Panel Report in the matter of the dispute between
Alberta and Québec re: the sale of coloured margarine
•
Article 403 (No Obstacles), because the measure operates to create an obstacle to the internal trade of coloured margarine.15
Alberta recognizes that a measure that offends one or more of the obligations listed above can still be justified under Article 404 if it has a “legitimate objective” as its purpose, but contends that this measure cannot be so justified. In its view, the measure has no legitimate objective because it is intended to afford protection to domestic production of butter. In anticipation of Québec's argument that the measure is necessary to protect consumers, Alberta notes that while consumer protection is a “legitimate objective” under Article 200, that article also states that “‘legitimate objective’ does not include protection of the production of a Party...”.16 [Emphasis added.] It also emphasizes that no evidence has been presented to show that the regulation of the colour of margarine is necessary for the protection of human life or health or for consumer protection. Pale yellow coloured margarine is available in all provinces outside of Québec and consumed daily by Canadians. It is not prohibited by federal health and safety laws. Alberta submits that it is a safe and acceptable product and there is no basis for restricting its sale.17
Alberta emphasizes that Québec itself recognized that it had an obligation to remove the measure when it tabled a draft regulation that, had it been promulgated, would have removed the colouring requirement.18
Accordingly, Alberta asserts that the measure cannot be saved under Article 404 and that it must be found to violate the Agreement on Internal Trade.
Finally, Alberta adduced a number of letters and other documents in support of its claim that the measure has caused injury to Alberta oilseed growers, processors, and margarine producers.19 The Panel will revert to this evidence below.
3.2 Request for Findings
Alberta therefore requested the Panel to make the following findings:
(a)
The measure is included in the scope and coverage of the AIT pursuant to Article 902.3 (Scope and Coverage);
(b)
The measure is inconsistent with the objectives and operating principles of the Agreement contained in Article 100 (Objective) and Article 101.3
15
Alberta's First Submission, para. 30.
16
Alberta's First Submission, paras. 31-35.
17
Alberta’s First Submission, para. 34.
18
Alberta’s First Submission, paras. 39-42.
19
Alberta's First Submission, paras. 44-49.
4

## WHAT IS BEING ASKED
The expected output is the complete data, repeated exactly.

## ANSWER TO THIS EXERCISE
Panel Report in the matter of the dispute between
Alberta and Québec re: the sale of coloured margarine
•
Article 403 (No Obstacles), because the measure operates to create an obstacle to the internal trade of coloured margarine.15
Alberta recognizes that a measure that offends one or more of the obligations listed above can still be justified under Article 404 if it has a “legitimate objective” as its purpose, but contends that this measure cannot be so justified. In its view, the measure has no legitimate objective because it is intended to afford protection to domestic production of butter. In anticipation of Québec's argument that the measure is necessary to protect consumers, Alberta notes that while consumer protection is a “legitimate objective” under Article 200, that article also states that “‘legitimate objective’ does not include protection of the production of a Party...”.16 [Emphasis added.] It also emphasizes that no evidence has been presented to show that the regulation of the colour of margarine is necessary for the protection of human life or health or for consumer protection. Pale yellow coloured margarine is available in all provinces outside of Québec and consumed daily by Canadians. It is not prohibited by federal health and safety laws. Alberta submits that it is a safe and acceptable product and there is no basis for restricting its sale.17
Alberta emphasizes that Québec itself recognized that it had an obligation to remove the measure when it tabled a draft regulation that, had it been promulgated, would have removed the colouring requirement.18
Accordingly, Alberta asserts that the measure cannot be saved under Article 404 and that it must be found to violate the Agreement on Internal Trade.
Finally, Alberta adduced a number of letters and other documents in support of its claim that the measure has caused injury to Alberta oilseed growers, processors, and margarine producers.19 The Panel will revert to this evidence below.
3.2 Request for Findings
Alberta therefore requested the Panel to make the following findings:
(a)
The measure is included in the scope and coverage of the AIT pursuant to Article 902.3 (Scope and Coverage);
(b)
The measure is inconsistent with the objectives and operating principles of the Agreement contained in Article 100 (Objective) and Article 101.3
15
Alberta's First Submission, para. 30.
16
Alberta's First Submission, paras. 31-35.
17
Alberta’s First Submission, para. 34.
18
Alberta’s First Submission, paras. 39-42.
19
Alberta's First Submission, paras. 44-49.
4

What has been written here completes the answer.